PineNeedles green front 1Pine Needles Lodge & Golf Club, #2 on the Panel's list.
        All in all I have played 21 of the 50 on the list over the last 20 years. Therefore, take these quibbles with a grain of salt since I have not played 29 on the list, but a few of those in the bottom 30 deserve a much higher ranking. For example, Tanglewood Park Championship course in Clemmons, near Winston-Salem, is a Robert Trent Jones Sr. masterpiece, good enough to have hosted the 1974 PGA Championship, when Lee Trevino nosed out Jack Nicklaus by a stroke. (Bit of trivia: Richard Nixon resigned the Presidency on the Friday of the tournament.) I played the course with my dad and brother a few years before the PGA and then again a dozen years ago. The imaginative routing, the bunkering and the changes in elevation were impressive. My friend and fellow blogger, Brad Chambers, played it last month and wrote a review at OffTheBeatenCartPath.com.
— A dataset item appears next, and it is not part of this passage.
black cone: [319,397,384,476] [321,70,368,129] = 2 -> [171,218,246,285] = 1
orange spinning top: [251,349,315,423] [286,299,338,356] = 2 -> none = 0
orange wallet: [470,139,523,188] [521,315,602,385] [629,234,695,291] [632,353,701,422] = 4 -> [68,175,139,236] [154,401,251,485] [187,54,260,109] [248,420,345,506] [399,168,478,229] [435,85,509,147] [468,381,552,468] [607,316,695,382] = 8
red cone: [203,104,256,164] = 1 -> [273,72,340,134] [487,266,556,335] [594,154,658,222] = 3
        I know that Tobacco Road, Mike Strantz’ most attractively chaotic contribution to a portfolio of unique golf courses, is not to everyone’s taste, but surely the stamp on the memory of anyone who plays it is worthy of a higher position than #40. And weird or not, it is more memorable than Compass Pointe (#29) in Leland, an easy-going yet less than dramatic layout, or the Currituck Club on the Outer Banks, whose beautiful eastern vistas of the Atlantic Ocean are neutralized by the rows of condos that line some of its fairways. Just last year, Golf Digest rated Tobacco Road #13 on its “best courses in North Carolina,” and that list included private courses as well.
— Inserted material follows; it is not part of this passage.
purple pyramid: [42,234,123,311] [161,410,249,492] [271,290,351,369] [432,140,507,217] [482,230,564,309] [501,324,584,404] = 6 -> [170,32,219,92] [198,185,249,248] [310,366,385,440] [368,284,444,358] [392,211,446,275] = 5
Duke finisher 1Duke University Golf Club, #11 on the Panel's list.
        I would also rank Cape Fear National (#27), the course inside the Brunswick Forest community in Leland, the equal of Leopard’s Chase (#13), Tiger’s Eye (#20) and Thistle Golf Club (#21), and even competitive with Bald Head Island and its #9 ranking (although, full disclosure, I have not played Bald Head since it was renovated a half dozen years ago).
        I also had to look a few times to see if I had missed Strantz’ other Tarheel contribution, Tot Hill Farm in Asheboro, also reviewed by my friend Brad Chambers (click here). It didn’t make the list but is certainly the equal of any of the bottom 15 or so on the Panel’s list. And the Grove Park Inn in Asheville, home to the famed Donald Ross layout in the mountains, should qualify as a "course you can play" but it is not on the list.
        Despite these minor flaws, the NC Golf Panel's list is a great guide to those who want to play almost two months of excellent golf in a state that spans the ocean and highest mountains in the east. In terms of states for the widest possible range of golf courses, North Carolina ranks near the top of any list.